Joanie’s mother would hover warily as we eased each leaf into a waxed paper bag, placed a napkin over the bag and ironed it.

We’d reverently remove our pressed leaves, inhaling the smell of mellow, earthy fall and carefully lay them between the pages of our school books,  One of the nicest things about math homework in February is rediscovering a leaf the color of sunset nesting in the long division.

I longed for leaves during my time in Latin America, where I lived for three years after graduate school.  My first October seemed hollow without them scuttling down the sidewalks in a riot of yellow and orange and red.  By my second year I had learned not to yearn and appreciated the brilliance of constantly blooming bougainvillea.

Until the mail came one day in late October.

A padded envelope appeared in the usual pile of industry newsletters and inter-office envelopes.  International postal service was sporadic and mail sometimes took months to arrive, if at all.  Mail that actually reached me was always a cause for jubilation.

I opened the manhandled envelope and a handwritten note with four perfectly pressed leaves spilled out. The note from Joanie read, “the leaves are beautiful this year and I thought you might want some for your books.”  I reverently inhaled the scent of fall.

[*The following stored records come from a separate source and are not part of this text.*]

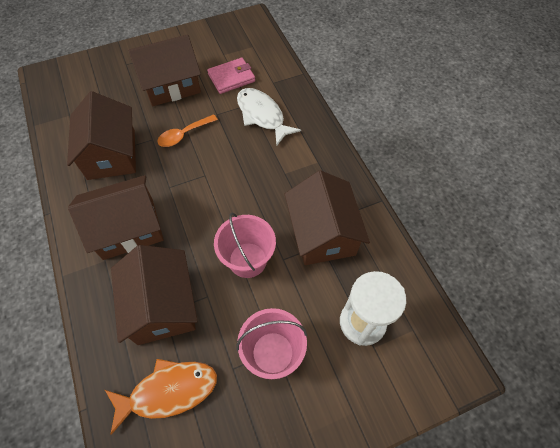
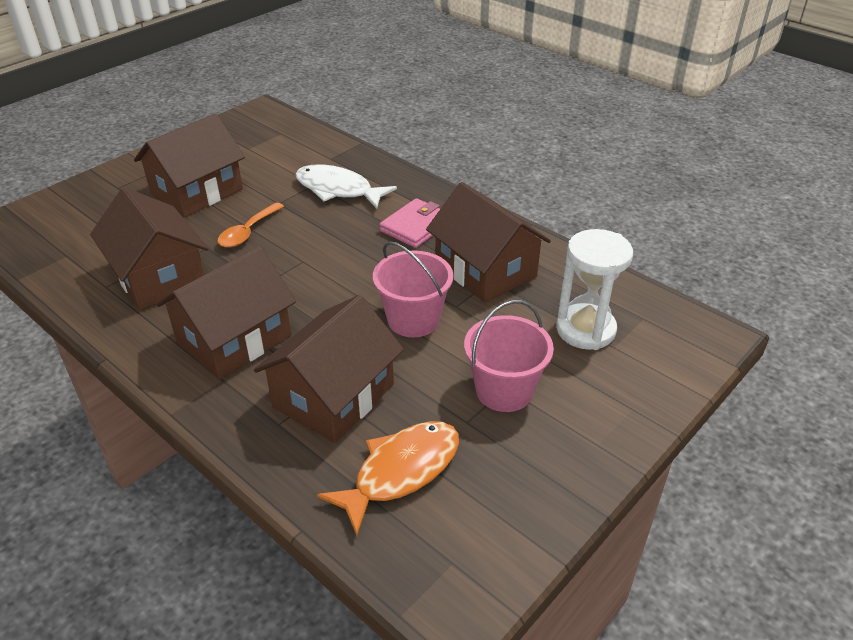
camera: 25 degrees left, 20 degrees down
brown house [111,245,197,345] -> brown house turned 75 degrees clockwise [254,295,404,443]
pink wallet [207,58,255,94] -> pink wallet moved to [380,198,440,248]

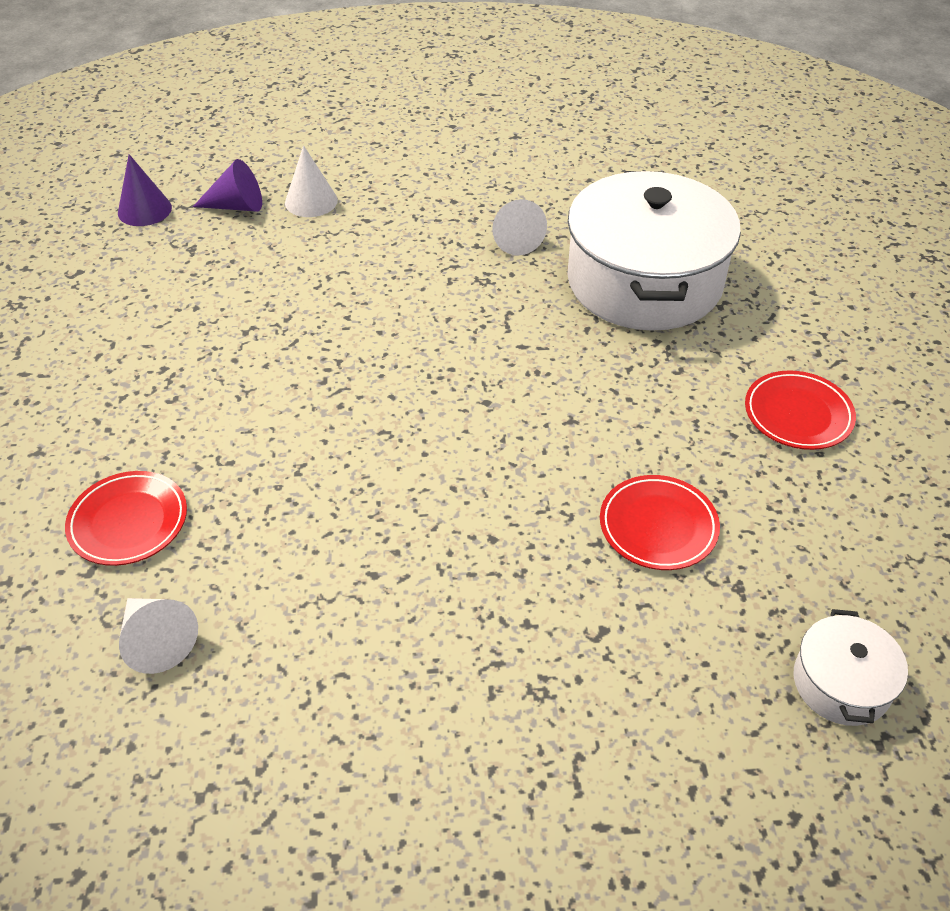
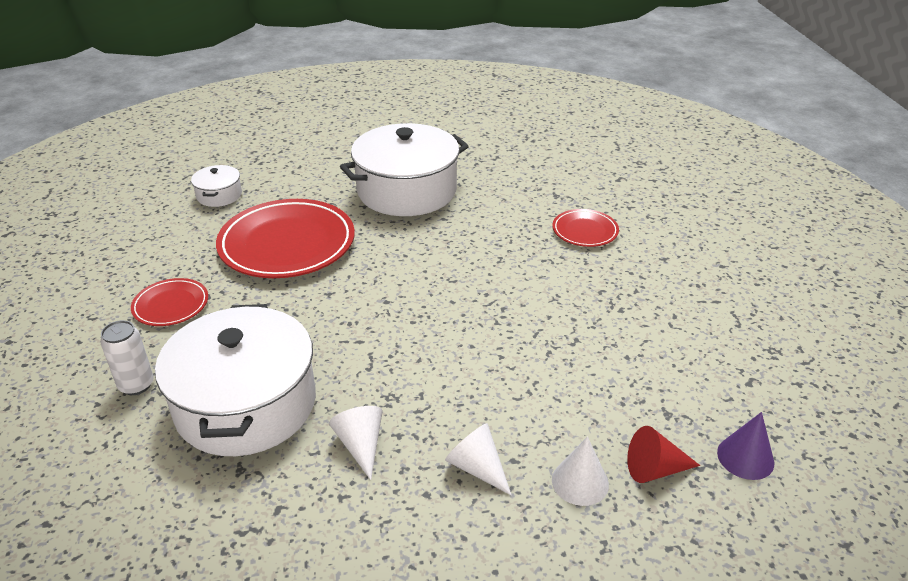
camera: 175 degrees right, 10 degrees down
white cone [119,598,198,674] -> white cone moved to [445,423,512,495]
purple cone [193,159,262,212] -> red cone [627,426,700,483]
red plate [600,475,720,570] -> red plate [216,199,355,278], size x2.01
none -> white can [100,320,154,395]
none -> white pot [340,123,469,216]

So simple and so genuine. 

I don’t know that I’ve ever appreciated a gift more thoughtful than Joanie’s offering of four autumn leaves.

Simple and genuine also describes our mission of service as Rotarians. Actions that seem small to us today can make lasting change in the lives of those we serve.  Like leaves spilling out of an envelope thousands of miles from where they first sprouted on trees, our service matters to others in ways we can only imagine.

I still make it a point to iron a leaf or two every fall, in honor of the friend who reminds me that making a difference in the lives of others doesn’t require great wealth or power. Or a grand gesture.  It only requires the simple, genuine gift from the heart.

 Ways to make Simple but Genuine Gestures

Simple Gifts in our Community

Our clubs all have projects that we do in our community. And sometimes it’s helpful to think of  additional, seemingly small actions we can take that can make a big difference. A recent article published in AARP magazine identified 19 easy and inexpensive ways to take action in our communities. Reaching out through CASA and taking the time to provide moral support to military personnel or their families are just two ways to take small and meaningful action.  For more ideas your club can adapt, read the article at http://www.aarpmagazine.org/people/cool_ways_to_give_back.html.

Simple Gifts in Our World

As Rotarians we have hundreds of ways to make simple gifts to our world.  It can be as easy as texting “Polio” to 90999 on our cell phones, to make a $5 contribution to Polio Plus – which buys 8 doses of polio vaccine.  Five dollars also buys a life-saving, anti-malarial mosquito net.  Check out the article, The Virtue of Small Change, on pages 36-41 in the November issue of Rotarian magazine.  Making a difference costs less than we think!